Sunday, January 27, 2013

Messin' Around with the Commutative Property

Malke Rosenfeld delights in creating rich environments in which children and their adults can explore, make, play, and talk math based on their own questions and inclinations. Her upcoming book, Math on the Move: Engaging Students in Whole Body Learning, will be published by Heinemann in Fall 2016.

We were at our second classroom (aka local co-op cafe) and just starting our project when a guy comes over and enthusiastically asked, "Can you tell me what you're doing?"

"Oh," said I, "we're building a multiplication tower."

"A multiplication tower?  What's that?"

"Well, we've got these posts on a grid, and we are going to use different colored beads in different amounts to..."

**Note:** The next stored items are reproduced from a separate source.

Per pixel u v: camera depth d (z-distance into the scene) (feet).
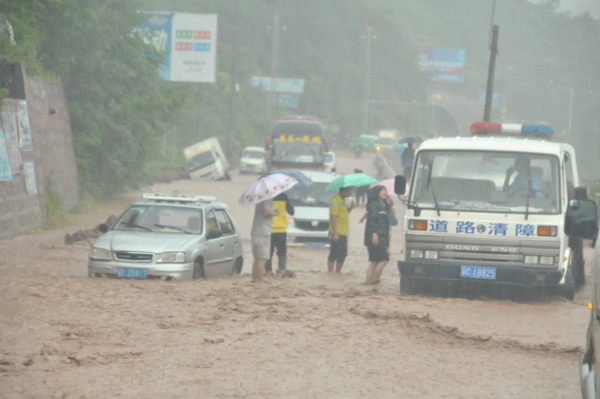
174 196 130.11
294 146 414.21
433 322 85.71
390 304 98.48
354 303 98.22
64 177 227.81
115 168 265.34
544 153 108.37
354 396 59.06
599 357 42.19
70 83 250.78
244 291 106.01
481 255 107.34
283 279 124.57
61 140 228.63
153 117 278.26
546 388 62.28
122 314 87.61
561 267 106.32
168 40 422.82
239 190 341.62
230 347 73.87
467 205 108.37
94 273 115.24
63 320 83.61
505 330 85.71
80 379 62.23
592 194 209.46
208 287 108.06
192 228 122.93
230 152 544.21
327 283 123.03
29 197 178.09
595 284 43.37
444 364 69.15
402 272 109.50
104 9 266.98
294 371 65.87
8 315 85.46
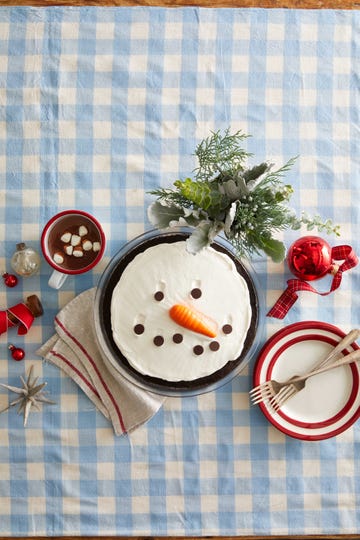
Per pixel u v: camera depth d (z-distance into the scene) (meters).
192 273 1.30
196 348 1.29
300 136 1.39
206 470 1.38
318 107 1.40
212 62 1.39
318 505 1.38
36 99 1.39
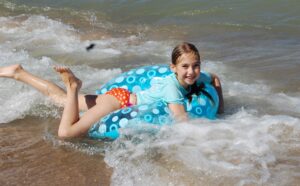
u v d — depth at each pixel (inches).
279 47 344.8
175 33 398.0
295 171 187.0
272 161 193.6
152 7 469.4
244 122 224.4
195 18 430.3
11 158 211.2
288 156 196.7
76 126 222.4
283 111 243.3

And then he says, I kid you not, "Oh, yes, multiplication is just repeated addition, really."  (Seriously, I'm not making this up!)

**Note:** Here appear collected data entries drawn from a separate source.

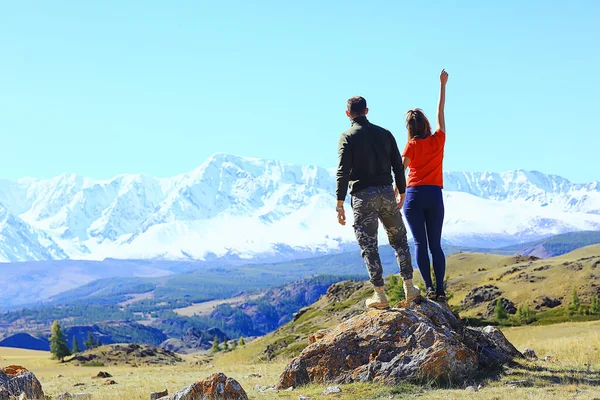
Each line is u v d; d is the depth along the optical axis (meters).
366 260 12.15
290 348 84.06
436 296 12.95
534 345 22.28
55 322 169.38
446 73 12.73
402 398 10.46
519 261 198.25
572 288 136.75
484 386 10.90
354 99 11.80
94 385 23.48
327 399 10.88
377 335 12.02
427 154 12.52
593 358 14.70
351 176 11.80
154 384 20.19
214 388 11.42
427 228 12.88
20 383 13.68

I was flummoxed, because after some great conversation about multiplication in the comments section of a post of mine from last March, and the aha! moment I had about scale while reading the Ten Times Better book, I know that's not all there is to multiplication.  Not at all.  I was so flummoxed it was all I could do to reply, "Well, it's also about understanding scale and measurement and rate..."

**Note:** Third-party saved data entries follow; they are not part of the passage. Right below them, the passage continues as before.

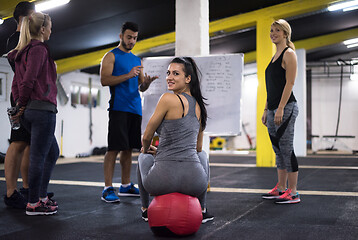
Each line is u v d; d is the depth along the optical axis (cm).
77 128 1054
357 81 1372
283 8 727
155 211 198
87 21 686
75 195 347
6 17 586
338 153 1241
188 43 382
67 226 226
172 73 213
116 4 633
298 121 1059
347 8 738
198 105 217
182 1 387
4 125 843
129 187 342
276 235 204
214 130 345
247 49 1052
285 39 312
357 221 238
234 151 1334
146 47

And just like that he cuts me off and says, "Well, this seems to be a good concrete way to learn addition..." (or something like that) and leaves, obviously much less enthused and impressed than when he came up to us.

And that about sums up the collective view of elementary mathematics, doesn't it?  Essentially, the message we get is: "There's nothing much to it, just learn your facts and when you get a little older you can do real math [pat on the head]." 

No, I'm not bitter, just perplexed, because when we started building this tower the questions started flooding in.  I started wondering about a LOT of things, most of all the commutative property (which I inadvertently keep calling a process, and I think I might be on to something, see what you think.)  Here is what we did:

I measured out a grid and my daughter and I inserted bamboo skewers into the intersections to make a total of 25 posts.  Our first try at the tower grid was to start with one bead at the origin and then move outward on both the x- and the y-axes with two beads on the next posts, three beads on the next, etc.  Here's a picture (isn't it pretty!?): 

First, it's such a nice three-dimensional gradient, don't you think?  And the different colors show the multiples of each amount clearly.   But the questions started when we got through with 2 x 2 = 2 green + 2 red.  Moving up to (1, 2) I suddenly thought:

"What colors should we use?  Is that two 3s or three 2s???"  It helped to see that the square numbers 4, 9, 16 and 25 moved up the diagonal and it calmed me a little to know that, whatever happened, we weren't completely on the wrong track.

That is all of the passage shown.